Tanrım, bu dünyada ne çok acı var!.. Aklım, yüreğim nasıl dayanır bu keskin gerçeğe? Ruhum nasıl huzur bulur bu kıyamette?
Aşkım, Günışığım, Sebebim, gücümüz yok acıları dindirmeye. Ben, sana sımsıkı sarılıp koynunda gözyaşı dökebilirim. Kulaklarımı tıkayıp, gözlerimi yummam. Kendimi teselli etmem, kandırmam, oyalamam, çünkü Aşkım, bu akılalmaz, cehennemi düzenin ortasındayız. Keder dağlarından, çöl seraplarından geçer yolumuz. Çaresizlik okyanusunda çırpınan canların haykırışlarıyla vurulur vicdanımız. İnsanlığımız lime lime edilirken yüreğimizi ağlarız, biz buyuz.

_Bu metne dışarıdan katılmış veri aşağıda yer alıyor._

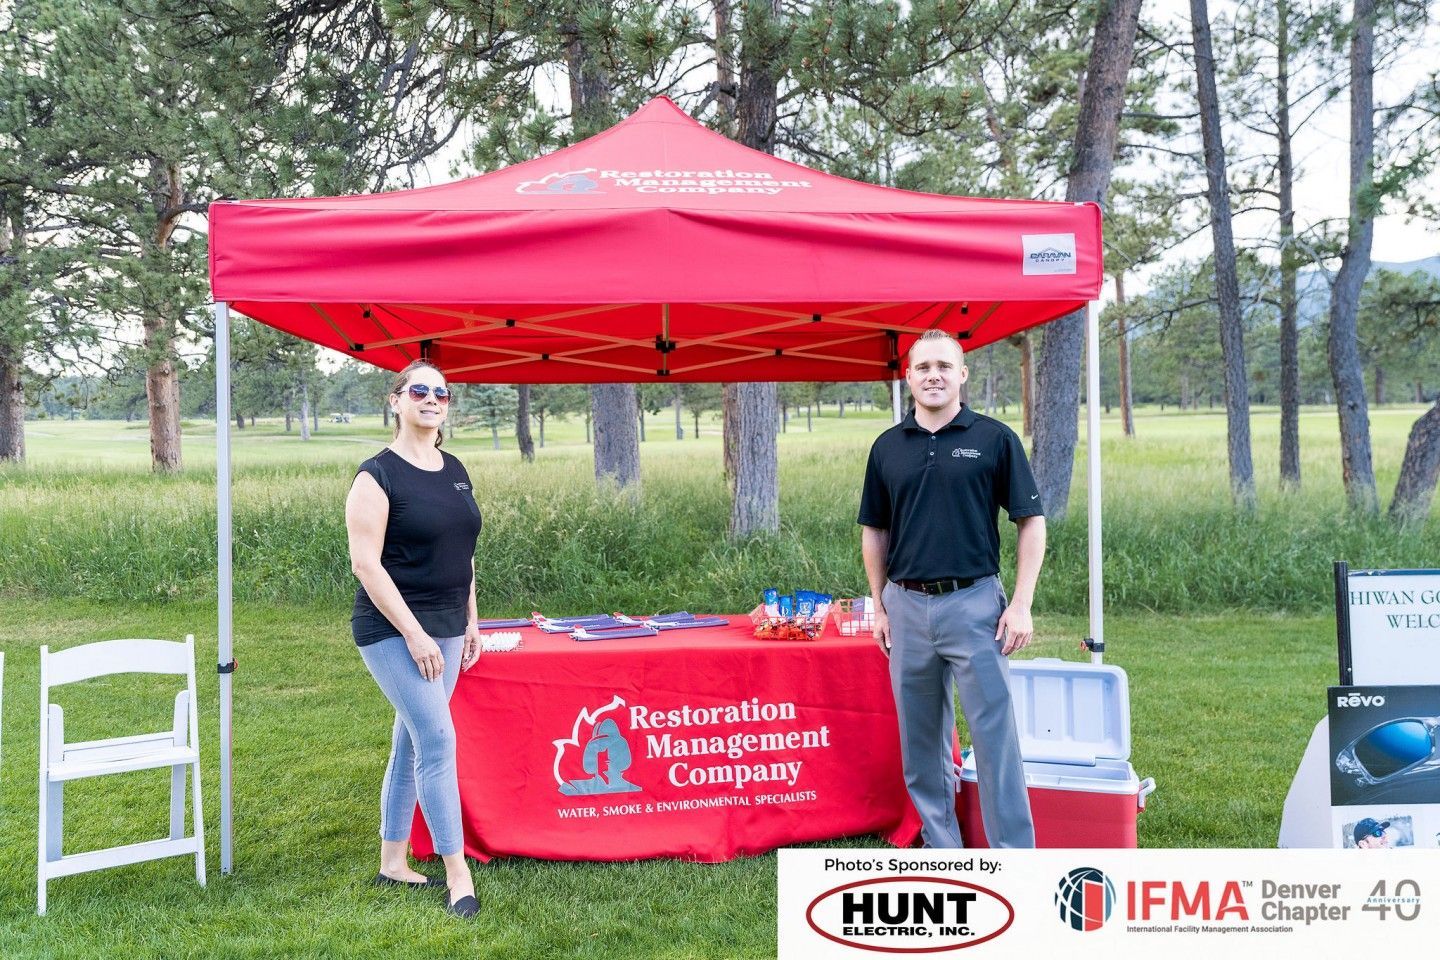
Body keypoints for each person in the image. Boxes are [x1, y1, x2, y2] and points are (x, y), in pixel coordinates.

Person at [858, 329, 1046, 848]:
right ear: (909, 377)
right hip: (906, 606)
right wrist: (879, 604)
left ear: (962, 374)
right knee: (922, 745)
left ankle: (1014, 859)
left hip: (974, 605)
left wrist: (1023, 604)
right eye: (923, 367)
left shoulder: (994, 439)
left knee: (995, 740)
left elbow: (1031, 522)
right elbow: (874, 529)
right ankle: (945, 854)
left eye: (944, 366)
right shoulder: (887, 448)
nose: (933, 375)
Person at [346, 359, 483, 918]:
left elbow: (464, 552)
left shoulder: (453, 467)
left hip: (449, 624)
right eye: (419, 390)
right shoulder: (375, 475)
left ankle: (392, 862)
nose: (432, 399)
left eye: (441, 393)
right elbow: (366, 565)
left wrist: (472, 620)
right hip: (392, 630)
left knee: (411, 741)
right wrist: (416, 635)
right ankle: (459, 875)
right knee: (438, 740)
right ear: (396, 401)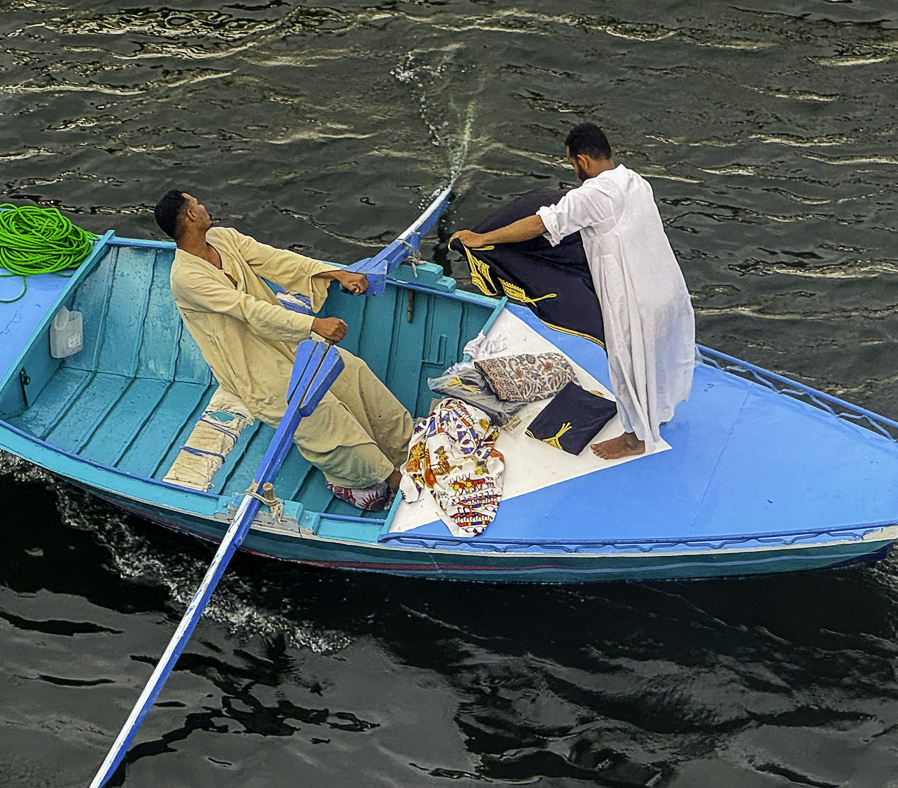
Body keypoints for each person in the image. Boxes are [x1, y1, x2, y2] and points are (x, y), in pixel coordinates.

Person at [450, 123, 696, 459]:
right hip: (666, 288)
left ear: (582, 160)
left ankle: (633, 439)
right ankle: (659, 413)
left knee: (626, 363)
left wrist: (482, 238)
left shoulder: (591, 194)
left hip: (634, 299)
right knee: (657, 357)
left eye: (571, 163)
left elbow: (540, 223)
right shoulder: (636, 181)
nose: (574, 170)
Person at [154, 190, 412, 510]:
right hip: (248, 364)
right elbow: (249, 310)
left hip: (283, 338)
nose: (203, 206)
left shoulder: (222, 238)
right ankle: (380, 477)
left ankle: (406, 447)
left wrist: (336, 273)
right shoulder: (187, 277)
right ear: (191, 215)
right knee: (319, 411)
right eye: (197, 204)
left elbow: (276, 260)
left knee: (351, 371)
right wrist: (313, 325)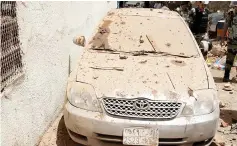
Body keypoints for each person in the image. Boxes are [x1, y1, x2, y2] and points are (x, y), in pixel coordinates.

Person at [221, 1, 237, 82]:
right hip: (232, 41)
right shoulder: (231, 13)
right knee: (229, 59)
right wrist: (222, 37)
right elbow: (226, 25)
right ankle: (226, 76)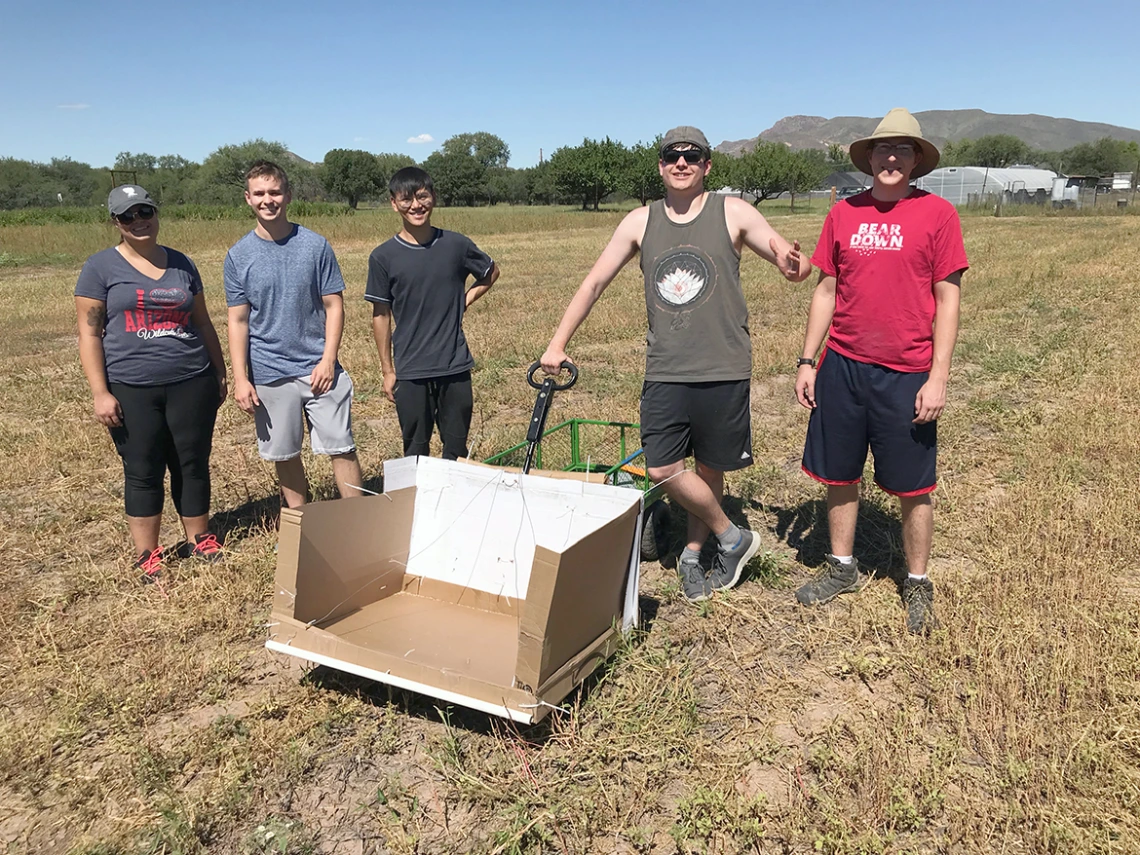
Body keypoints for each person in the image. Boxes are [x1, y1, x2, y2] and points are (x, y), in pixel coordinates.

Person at [541, 126, 812, 602]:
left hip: (724, 365)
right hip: (665, 367)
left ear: (707, 165)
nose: (681, 163)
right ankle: (733, 536)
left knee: (709, 468)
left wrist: (794, 264)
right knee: (664, 466)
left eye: (692, 156)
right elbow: (593, 284)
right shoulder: (638, 222)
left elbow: (788, 259)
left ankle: (693, 553)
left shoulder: (733, 211)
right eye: (672, 156)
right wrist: (557, 343)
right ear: (661, 165)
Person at [793, 108, 968, 634]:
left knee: (913, 486)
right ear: (869, 158)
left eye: (903, 150)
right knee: (839, 473)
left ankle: (917, 581)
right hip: (842, 367)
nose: (892, 158)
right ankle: (841, 568)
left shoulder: (938, 215)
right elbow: (826, 290)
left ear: (917, 161)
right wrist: (807, 360)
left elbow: (948, 298)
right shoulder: (844, 214)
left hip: (908, 371)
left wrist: (937, 377)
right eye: (883, 149)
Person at [75, 185, 228, 581]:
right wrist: (100, 392)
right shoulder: (99, 268)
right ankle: (148, 553)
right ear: (116, 223)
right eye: (128, 216)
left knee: (191, 462)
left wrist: (219, 370)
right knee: (143, 468)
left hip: (191, 380)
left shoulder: (181, 264)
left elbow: (202, 321)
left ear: (156, 214)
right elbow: (90, 334)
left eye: (145, 211)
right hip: (131, 385)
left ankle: (201, 538)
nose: (139, 221)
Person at [224, 161, 363, 508]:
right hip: (270, 371)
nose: (267, 200)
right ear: (247, 198)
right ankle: (302, 526)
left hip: (318, 367)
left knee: (341, 445)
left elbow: (334, 305)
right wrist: (241, 378)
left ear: (287, 196)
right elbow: (238, 321)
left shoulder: (315, 246)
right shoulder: (238, 256)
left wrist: (328, 360)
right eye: (259, 193)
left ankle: (359, 522)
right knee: (284, 454)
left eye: (274, 192)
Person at [366, 166, 499, 460]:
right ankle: (418, 504)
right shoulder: (383, 256)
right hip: (410, 370)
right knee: (415, 452)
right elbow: (381, 315)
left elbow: (491, 272)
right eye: (406, 199)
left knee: (456, 451)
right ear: (394, 203)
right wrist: (388, 371)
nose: (416, 206)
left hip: (454, 366)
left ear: (433, 198)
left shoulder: (456, 245)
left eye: (422, 196)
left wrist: (464, 300)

Allahım, ne çok acı var bu yerde!.. Neden bu cinnet?..
Sihirli değneğim yok, gücüm yok, dünyayı kurtaramam. Sen saçımı okşarken, ben gözyaşı dökebilirim, farkındayım, huzur için yetmez. Sessiz isyanını okurum yüzünün her çizgisinde, kıvılcımlar yüreğime düşer, ruhlarımız yanıyor.

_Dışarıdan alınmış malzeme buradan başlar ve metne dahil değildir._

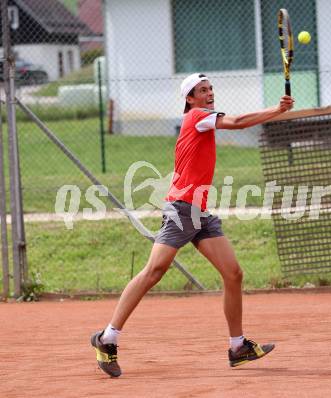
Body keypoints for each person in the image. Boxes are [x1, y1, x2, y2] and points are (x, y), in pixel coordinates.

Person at [91, 73, 294, 377]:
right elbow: (237, 122)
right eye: (202, 90)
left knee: (233, 273)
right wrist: (277, 110)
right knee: (153, 273)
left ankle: (238, 347)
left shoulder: (202, 117)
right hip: (181, 209)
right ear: (190, 99)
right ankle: (107, 338)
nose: (209, 93)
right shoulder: (197, 116)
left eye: (211, 88)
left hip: (199, 211)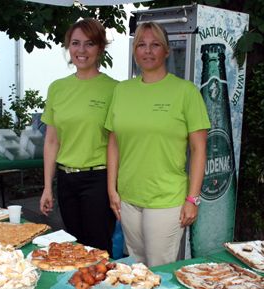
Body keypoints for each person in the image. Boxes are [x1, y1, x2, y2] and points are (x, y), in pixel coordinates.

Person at [105, 22, 210, 267]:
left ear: (166, 51)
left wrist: (192, 199)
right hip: (129, 197)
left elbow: (199, 149)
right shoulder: (122, 91)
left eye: (155, 45)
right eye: (141, 44)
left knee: (160, 269)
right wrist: (112, 189)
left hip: (167, 199)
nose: (148, 51)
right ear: (134, 51)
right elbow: (114, 143)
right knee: (136, 268)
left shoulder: (185, 92)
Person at [40, 18, 117, 254]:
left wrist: (114, 188)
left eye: (89, 44)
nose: (81, 50)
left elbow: (118, 142)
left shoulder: (115, 89)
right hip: (66, 180)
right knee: (73, 249)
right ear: (68, 47)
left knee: (97, 249)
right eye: (75, 43)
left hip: (98, 180)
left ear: (100, 48)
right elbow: (52, 140)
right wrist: (47, 187)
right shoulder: (57, 88)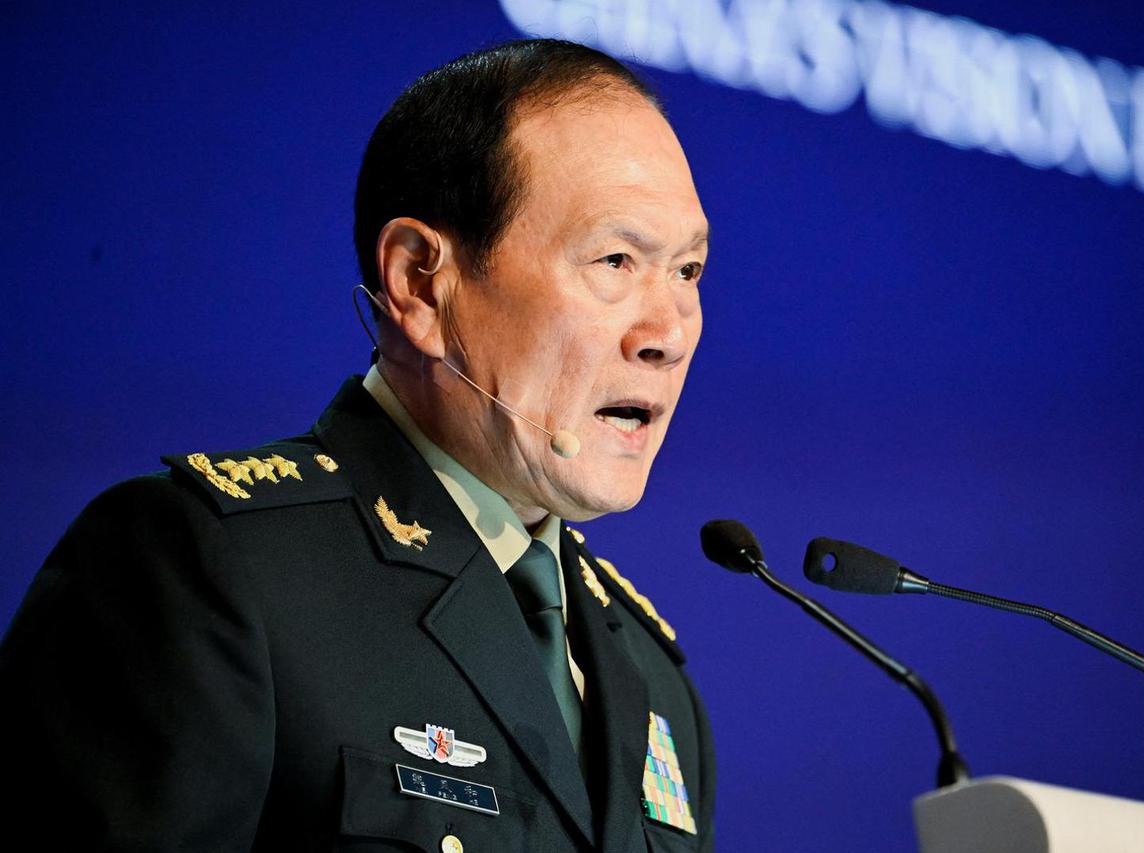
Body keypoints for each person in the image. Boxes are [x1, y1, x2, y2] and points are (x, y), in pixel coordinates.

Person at [0, 39, 714, 852]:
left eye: (688, 271)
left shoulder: (655, 684)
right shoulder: (209, 572)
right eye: (616, 260)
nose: (668, 333)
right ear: (419, 284)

Yorgunum, umutsuz değil. Bu yer, bunca acı barındıran bu dünya , bizim olamaz, yorgunluğum bu sebepten. Oysa yaşamak için herşey var. Güneş her sabah doğar, gece yıldızlarla bezeli gökyüzü. Mevsimler, tabiatın gönül telleri; onların müziği ile uyanmak, yanıbaşında, Aşkım, mutluluk bu. Uyanıp, hayat henüz dalmadan günümüze, o anda kalalım isterim Aşkım. Zaman dursun, gölgeler düşmesin üstümüze, kendimizi kandırmadan, ertelemeden yaşayalım isterim.